• [ОБЯЗАТЕЛЬНЫЕ ЗАДАНИЯ]
A. Выпишите из фрагмента об истине все выражения в кавычках-«ёлочках» в порядке их появления.
B. Продолжите фрагмент об истине после его последнего предложения.

------ ИСХОДНЫЙ ФРАГМЕНТ

Эта стратегия реализовывалась в доктрине «версий мира» у Гудмена, и, наконец, эпистемологии «внутреннего реализма» Х. Патнема, который считает истинностью предложения его «идеализированную обоснованность». Х. Патнем фактически апеллирует к предельной интерсубъективной обоснованности предложения, неявно предполагая, что «предел» субъективных обоснований всегда существует, причем в единственном числе. Эта фундаментальная стратегия использовалась наиболее влиятельными представителями в аналитической философии (и эпистемологии) во второй половине ХХ в.
Но история споров относительно истины далеко не закончилась, порождаемая новыми проблемами и вопросами, возникающих сегодня, которые не являются менее важными и решающими,
чем те, которые диктовались необходимостью ревизии неопозитивистской, феноменалистской и физикалистской эпистемологии. Если, действительно, как это было замечено, куайновская критика феноменологического и физикалистского редукционизма и дихотомии между аналитическими и синтетическими суждениями привели к кризису «двух догм эмпиризма», тогда сейчас подстановочное понятие концептуальных схем реальности или неинтерпретированного опыта приводит к тому, что может быть названо третьей догмой эмпиризма - концепции нейтрального опыта, который не интерпретируется, и должен существовать вне всех концептуальных схем или всех версий мира. Она гласит: мы не имеем объективного мира; мы не имеем опыта в нем самом (самого по себе); у нас есть только парадигмы - концептуальные схемы или версии этого опыта.

------------
------ ЗАФИКСИРОВАННЫЕ ДАННЫЕ

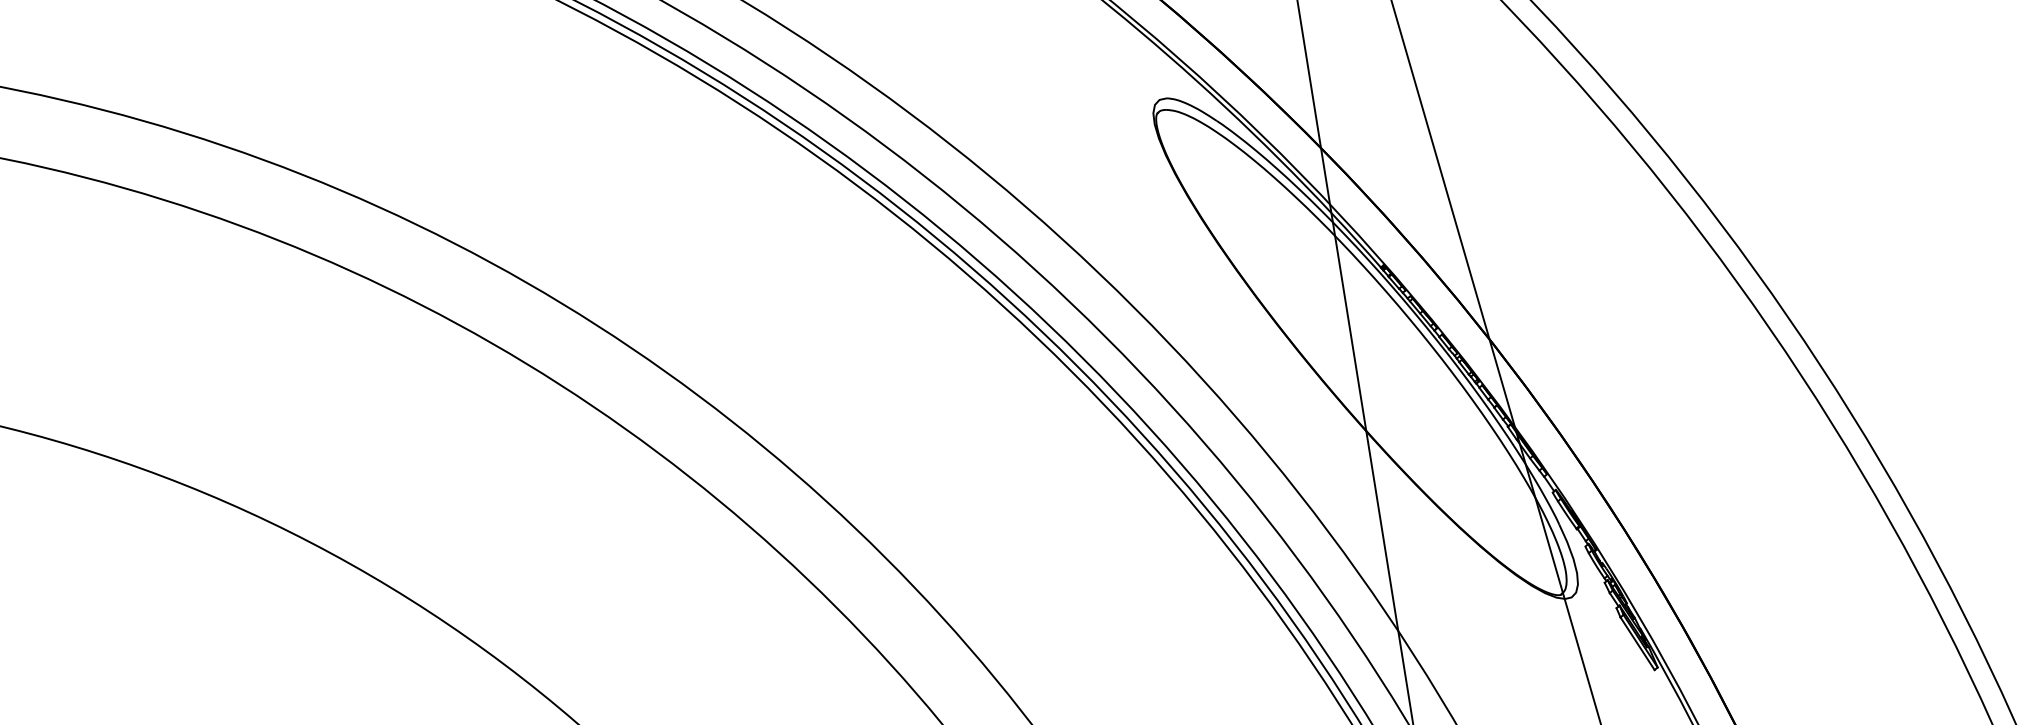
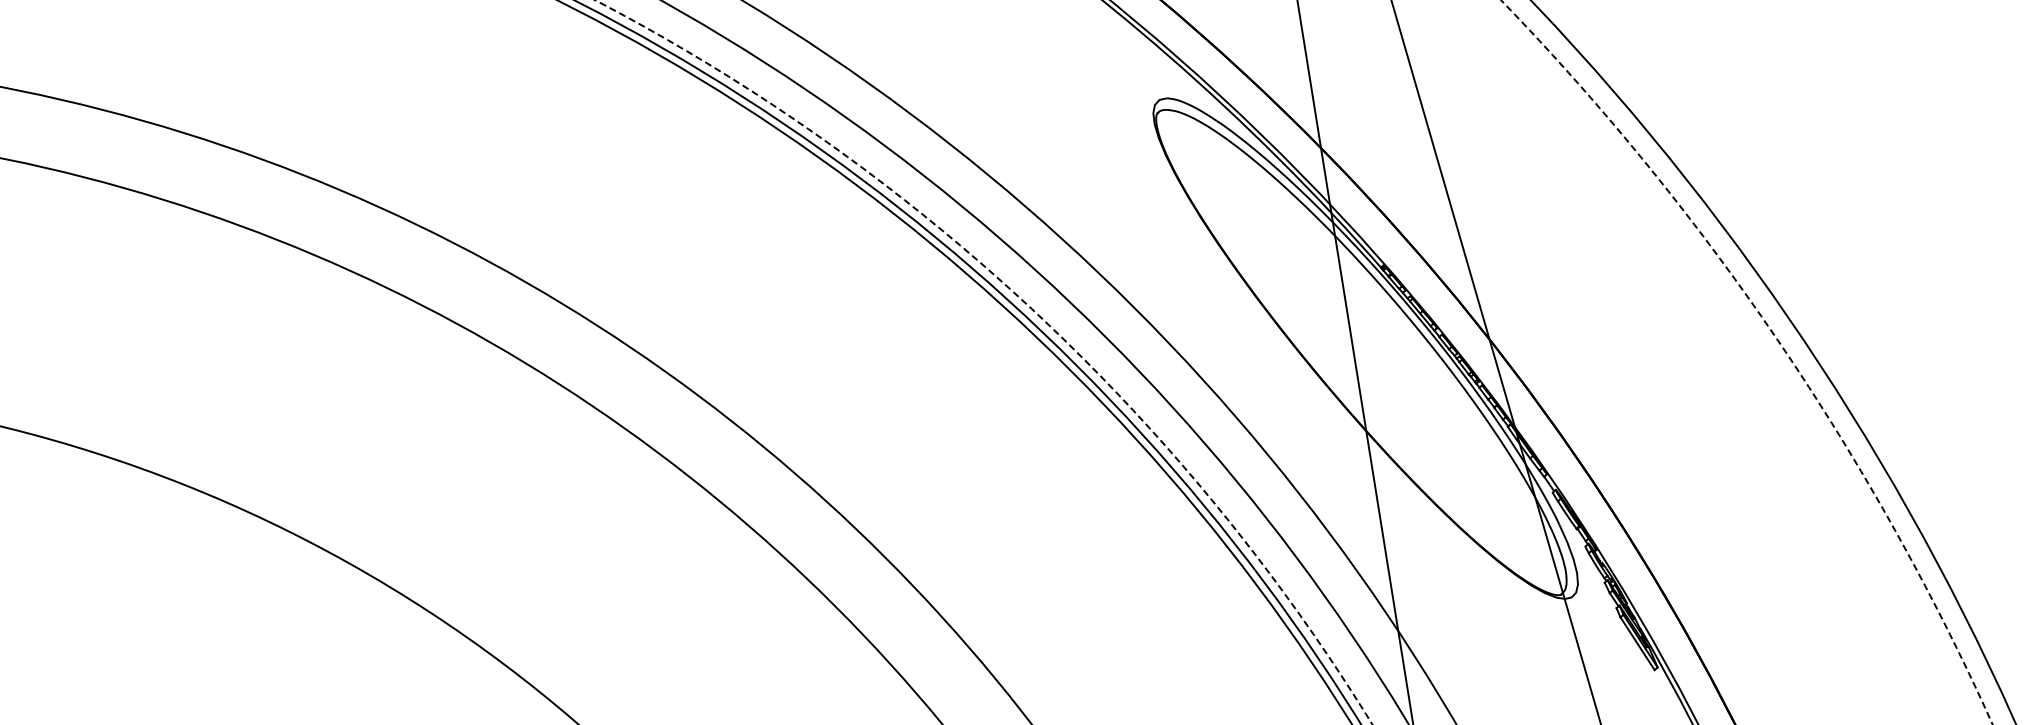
arc at (1776, 338): solid -> dashed
circle at (983, 362): solid -> dashed
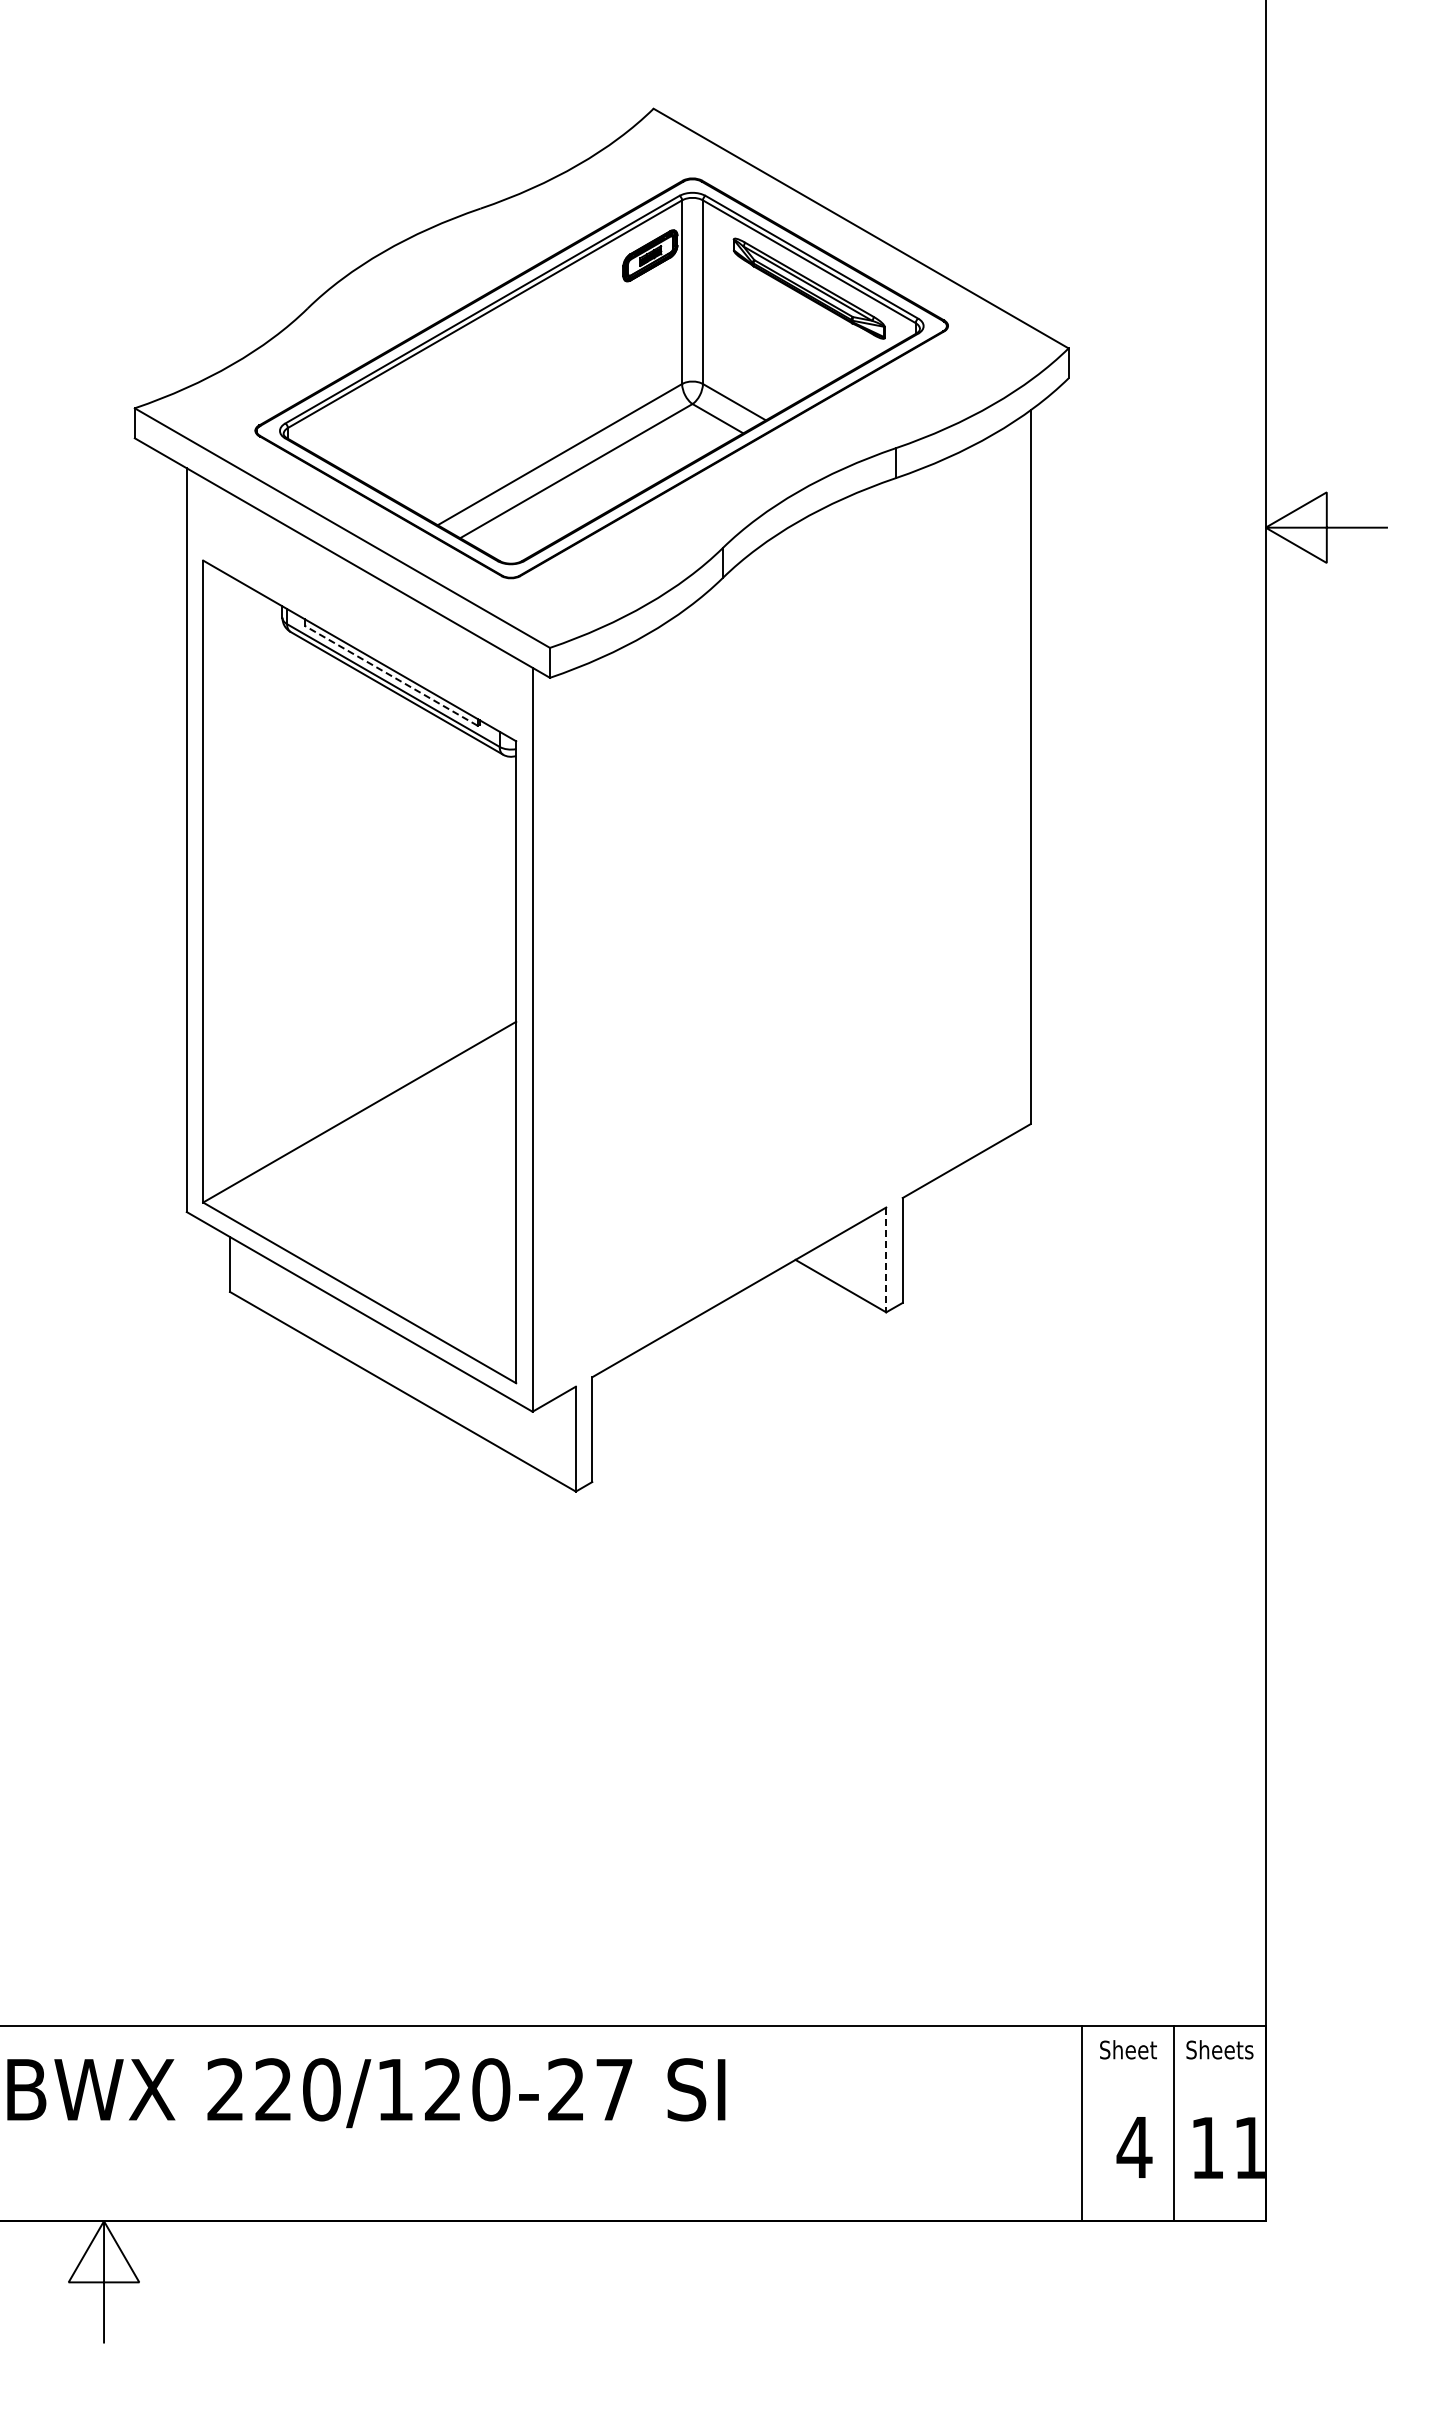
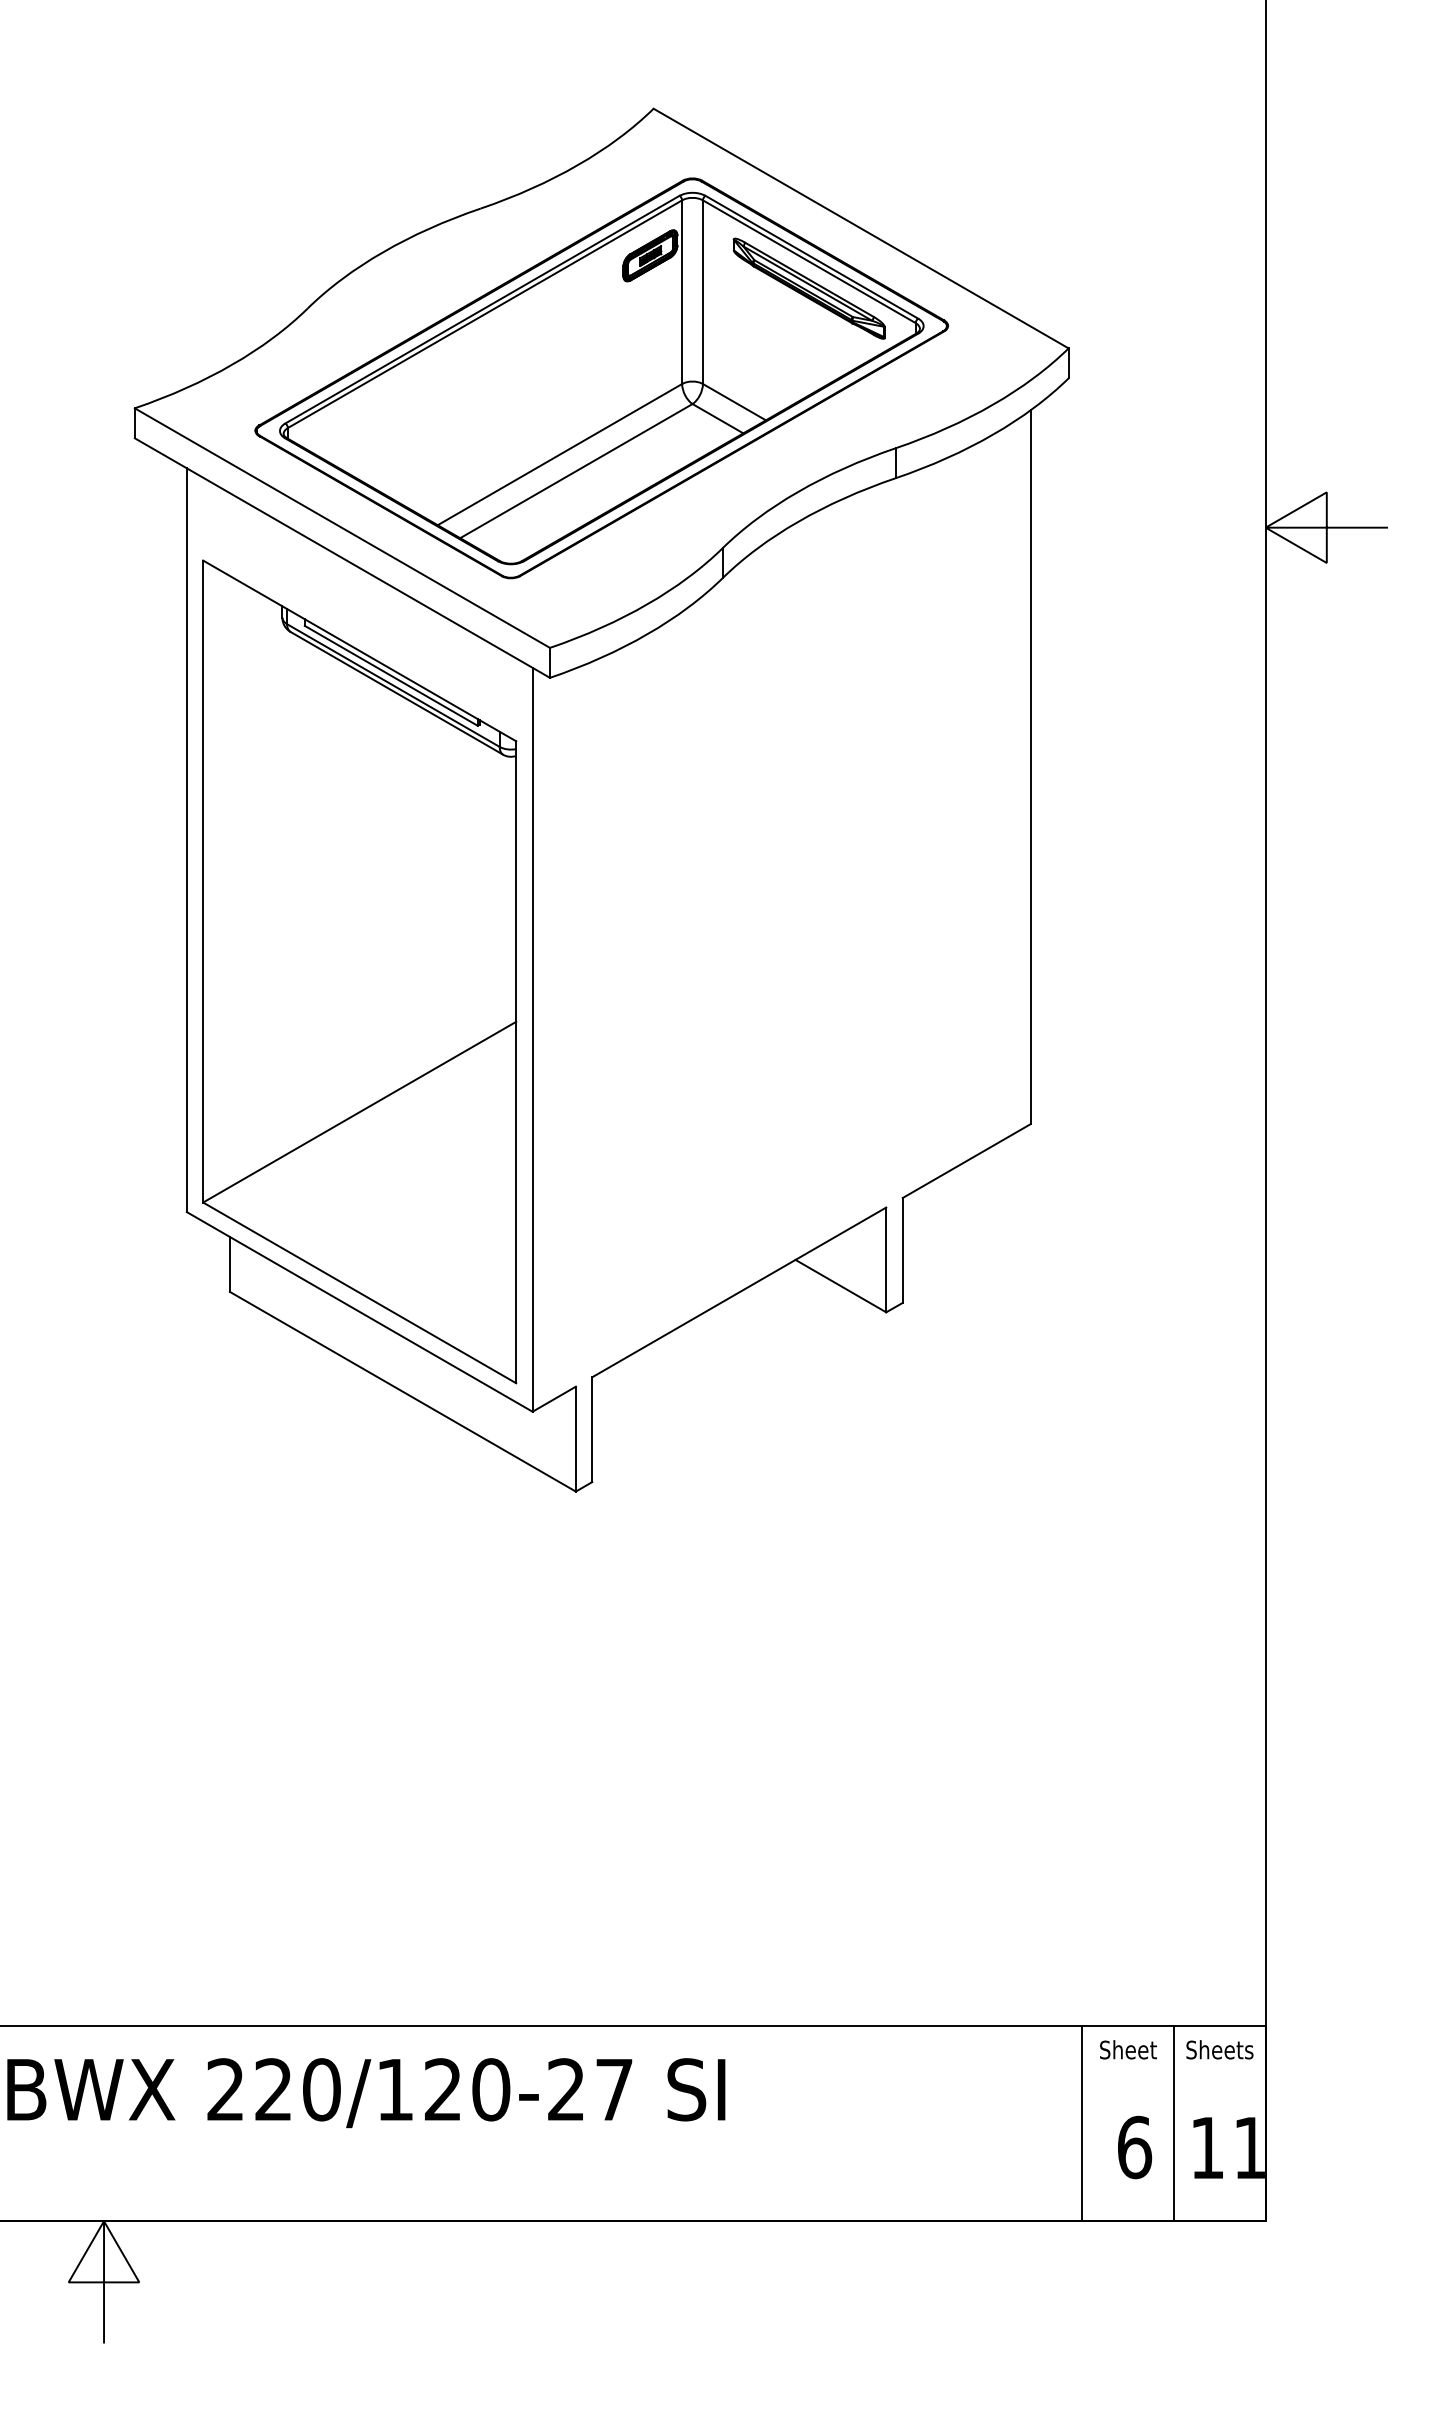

------------

• [НАБОР ОТВЕТОВ]
A. «версий мира», «внутреннего реализма», «идеализированную обоснованность», «предел», «двух догм эмпиризма»

B.
Но тогда мы впадаем в противоречие: прежде всего, если истинно, что мы не имеем опыта или мира в своем распоряжении, а только схемы или версии опыта, тогда мы испытываем недостаток самого основания, стандарта или критерия, для того чтобы сказать, что концептуальные схемы являются схемами, отличными от некоторой вещи. Нельзя с уверенностью также утверждать, что люди имеют одну и ту же концептуальную схему или одинаковую онтологию вообще. Если не имеется понятийного схватывания того, посредством чего схемы различаются или идентифицируются, тогда нет смысла говорить о многообразии, различии или тождественности концептуальных схем. Серьезный и ответственный анализ этой ситуации начинается с установления границ релятивизма, как такового, связанного с доктриной концептуальных схем. Но сама идея концептуальных схем показывает совсем непроизвольно замалчиваемую метафизическую предпосылку. Аналогично предшествующей, идея, что перевод в принципе неоперабелен, также является мифом, т.к., говоря, что перевод невозможен, мы уже должны иметь на руках понятийную базу, некоторый стандарт или критерий, по отношению к которому мы можем измерить внутреннюю погрешность перевода.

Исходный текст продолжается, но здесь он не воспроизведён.